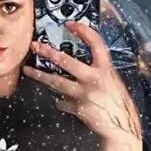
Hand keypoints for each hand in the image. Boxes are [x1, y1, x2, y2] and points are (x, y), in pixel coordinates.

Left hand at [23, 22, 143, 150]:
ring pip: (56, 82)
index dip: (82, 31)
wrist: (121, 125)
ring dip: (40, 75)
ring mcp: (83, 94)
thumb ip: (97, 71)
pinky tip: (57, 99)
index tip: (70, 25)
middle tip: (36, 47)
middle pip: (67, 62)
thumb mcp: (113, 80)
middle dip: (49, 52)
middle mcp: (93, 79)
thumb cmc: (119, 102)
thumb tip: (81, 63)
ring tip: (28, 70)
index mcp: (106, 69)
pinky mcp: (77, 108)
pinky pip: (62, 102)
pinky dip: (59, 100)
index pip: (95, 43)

════════

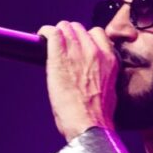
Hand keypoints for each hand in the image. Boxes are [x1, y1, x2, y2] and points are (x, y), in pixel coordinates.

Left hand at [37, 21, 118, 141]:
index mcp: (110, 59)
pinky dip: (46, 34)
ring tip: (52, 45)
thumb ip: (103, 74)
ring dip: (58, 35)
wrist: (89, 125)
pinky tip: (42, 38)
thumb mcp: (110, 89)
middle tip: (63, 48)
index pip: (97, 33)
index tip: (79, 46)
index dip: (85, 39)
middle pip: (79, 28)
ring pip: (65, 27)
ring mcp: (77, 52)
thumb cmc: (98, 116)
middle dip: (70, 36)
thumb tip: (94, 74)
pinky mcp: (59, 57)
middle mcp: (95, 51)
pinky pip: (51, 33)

════════

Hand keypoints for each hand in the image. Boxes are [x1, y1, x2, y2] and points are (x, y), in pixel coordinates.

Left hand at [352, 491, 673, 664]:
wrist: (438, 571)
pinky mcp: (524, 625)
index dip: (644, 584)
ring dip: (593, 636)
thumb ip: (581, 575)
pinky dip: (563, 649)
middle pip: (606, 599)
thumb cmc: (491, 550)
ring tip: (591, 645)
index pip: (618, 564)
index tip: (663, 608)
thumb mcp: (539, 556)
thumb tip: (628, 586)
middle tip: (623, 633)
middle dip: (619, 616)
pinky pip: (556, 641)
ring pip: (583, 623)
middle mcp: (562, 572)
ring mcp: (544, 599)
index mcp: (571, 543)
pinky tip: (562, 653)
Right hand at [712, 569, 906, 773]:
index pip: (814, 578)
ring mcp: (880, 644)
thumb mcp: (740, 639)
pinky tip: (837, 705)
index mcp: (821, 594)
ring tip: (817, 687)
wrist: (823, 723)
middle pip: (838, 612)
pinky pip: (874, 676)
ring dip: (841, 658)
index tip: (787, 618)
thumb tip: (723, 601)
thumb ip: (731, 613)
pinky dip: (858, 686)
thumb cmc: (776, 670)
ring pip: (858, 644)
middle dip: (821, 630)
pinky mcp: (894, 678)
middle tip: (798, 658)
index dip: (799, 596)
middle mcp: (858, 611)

════════

■ EXERCISE REQUIREMENTS ■
Show every line in the records above that contains the word "Left".

■ ANSWER SPACE ■
Left hand at [23, 22, 143, 150]:
Left hand at [37, 21, 118, 141]:
Left hand at [352, 491, 673, 664]:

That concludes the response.